Problem statement: Retype every line of the material below, keeping each word, number, and punctuation mark unchanged.

Material for this exercise:

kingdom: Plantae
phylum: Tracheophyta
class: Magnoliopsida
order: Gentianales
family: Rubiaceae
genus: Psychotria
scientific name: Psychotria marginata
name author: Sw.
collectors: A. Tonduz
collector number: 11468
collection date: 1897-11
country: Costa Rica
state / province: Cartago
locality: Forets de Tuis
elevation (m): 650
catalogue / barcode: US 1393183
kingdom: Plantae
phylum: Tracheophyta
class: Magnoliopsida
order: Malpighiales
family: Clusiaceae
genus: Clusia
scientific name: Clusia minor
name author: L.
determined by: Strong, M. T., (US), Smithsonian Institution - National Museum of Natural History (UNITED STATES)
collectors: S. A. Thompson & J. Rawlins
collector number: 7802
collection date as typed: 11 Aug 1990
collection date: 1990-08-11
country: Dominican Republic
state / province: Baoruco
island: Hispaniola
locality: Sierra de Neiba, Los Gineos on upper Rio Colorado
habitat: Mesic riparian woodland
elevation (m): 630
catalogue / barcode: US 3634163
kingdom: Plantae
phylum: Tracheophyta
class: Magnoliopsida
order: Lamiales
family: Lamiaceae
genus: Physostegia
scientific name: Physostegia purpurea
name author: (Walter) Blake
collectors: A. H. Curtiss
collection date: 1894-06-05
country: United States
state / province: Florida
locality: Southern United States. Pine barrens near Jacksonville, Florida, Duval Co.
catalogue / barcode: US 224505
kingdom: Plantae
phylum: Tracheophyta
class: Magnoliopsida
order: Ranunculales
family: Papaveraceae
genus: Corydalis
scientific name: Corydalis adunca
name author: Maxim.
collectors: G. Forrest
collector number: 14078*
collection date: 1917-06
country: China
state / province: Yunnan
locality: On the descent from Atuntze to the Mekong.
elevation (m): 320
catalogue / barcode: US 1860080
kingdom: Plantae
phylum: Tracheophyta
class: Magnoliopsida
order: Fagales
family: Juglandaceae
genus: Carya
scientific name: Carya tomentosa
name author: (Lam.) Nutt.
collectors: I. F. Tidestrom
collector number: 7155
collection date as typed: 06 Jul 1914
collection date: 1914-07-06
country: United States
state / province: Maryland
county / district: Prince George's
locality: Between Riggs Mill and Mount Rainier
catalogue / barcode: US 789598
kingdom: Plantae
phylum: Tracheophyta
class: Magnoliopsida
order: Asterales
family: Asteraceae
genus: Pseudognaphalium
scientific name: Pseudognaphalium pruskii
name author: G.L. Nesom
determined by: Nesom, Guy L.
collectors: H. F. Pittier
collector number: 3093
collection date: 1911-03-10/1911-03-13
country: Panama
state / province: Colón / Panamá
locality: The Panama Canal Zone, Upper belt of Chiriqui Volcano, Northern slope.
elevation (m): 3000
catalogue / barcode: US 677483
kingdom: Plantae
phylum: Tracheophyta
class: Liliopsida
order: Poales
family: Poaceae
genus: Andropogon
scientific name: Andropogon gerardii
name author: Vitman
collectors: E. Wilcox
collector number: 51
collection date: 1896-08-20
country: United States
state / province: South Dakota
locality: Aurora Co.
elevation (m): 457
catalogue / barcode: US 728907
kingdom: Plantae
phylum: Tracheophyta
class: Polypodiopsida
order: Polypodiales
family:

Output below:
kingdom: Plantae
phylum: Tracheophyta
class: Magnoliopsida
order: Gentianales
family: Rubiaceae
genus: Psychotria
scientific name: Psychotria marginata
name author: Sw.
collectors: A. Tonduz
collector number: 11468
collection date: 1897-11
country: Costa Rica
state / province: Cartago
locality: Forets de Tuis
elevation (m): 650
catalogue / barcode: US 1393183
kingdom: Plantae
phylum: Tracheophyta
class: Magnoliopsida
order: Malpighiales
family: Clusiaceae
genus: Clusia
scientific name: Clusia minor
name author: L.
determined by: Strong, M. T., (US), Smithsonian Institution - National Museum of Natural History (UNITED STATES)
collectors: S. A. Thompson & J. Rawlins
collector number: 7802
collection date as typed: 11 Aug 1990
collection date: 1990-08-11
country: Dominican Republic
state / province: Baoruco
island: Hispaniola
locality: Sierra de Neiba, Los Gineos on upper Rio Colorado
habitat: Mesic riparian woodland
elevation (m): 630
catalogue / barcode: US 3634163
kingdom: Plantae
phylum: Tracheophyta
class: Magnoliopsida
order: Lamiales
family: Lamiaceae
genus: Physostegia
scientific name: Physostegia purpurea
name author: (Walter) Blake
collectors: A. H. Curtiss
collection date: 1894-06-05
country: United States
state / province: Florida
locality: Southern United States. Pine barrens near Jacksonville, Florida, Duval Co.
catalogue / barcode: US 224505
kingdom: Plantae
phylum: Tracheophyta
class: Magnoliopsida
order: Ranunculales
family: Papaveraceae
genus: Corydalis
scientific name: Corydalis adunca
name author: Maxim.
collectors: G. Forrest
collector number: 14078*
collection date: 1917-06
country: China
state / province: Yunnan
locality: On the descent from Atuntze to the Mekong.
elevation (m): 320
catalogue / barcode: US 1860080
kingdom: Plantae
phylum: Tracheophyta
class: Magnoliopsida
order: Fagales
family: Juglandaceae
genus: Carya
scientific name: Carya tomentosa
name author: (Lam.) Nutt.
collectors: I. F. Tidestrom
collector number: 7155
collection date as typed: 06 Jul 1914
collection date: 1914-07-06
country: United States
state / province: Maryland
county / district: Prince George's
locality: Between Riggs Mill and Mount Rainier
catalogue / barcode: US 789598
kingdom: Plantae
phylum: Tracheophyta
class: Magnoliopsida
order: Asterales
family: Asteraceae
genus: Pseudognaphalium
scientific name: Pseudognaphalium pruskii
name author: G.L. Nesom
determined by: Nesom, Guy L.
collectors: H. F. Pittier
collector number: 3093
collection date: 1911-03-10/1911-03-13
country: Panama
state / province: Colón / Panamá
locality: The Panama Canal Zone, Upper belt of Chiriqui Volcano, Northern slope.
elevation (m): 3000
catalogue / barcode: US 677483
kingdom: Plantae
phylum: Tracheophyta
class: Liliopsida
order: Poales
family: Poaceae
genus: Andropogon
scientific name: Andropogon gerardii
name author: Vitman
collectors: E. Wilcox
collector number: 51
collection date: 1896-08-20
country: United States
state / province: South Dakota
locality: Aurora Co.
elevation (m): 457
catalogue / barcode: US 728907
kingdom: Plantae
phylum: Tracheophyta
class: Polypodiopsida
order: Polypodiales
family:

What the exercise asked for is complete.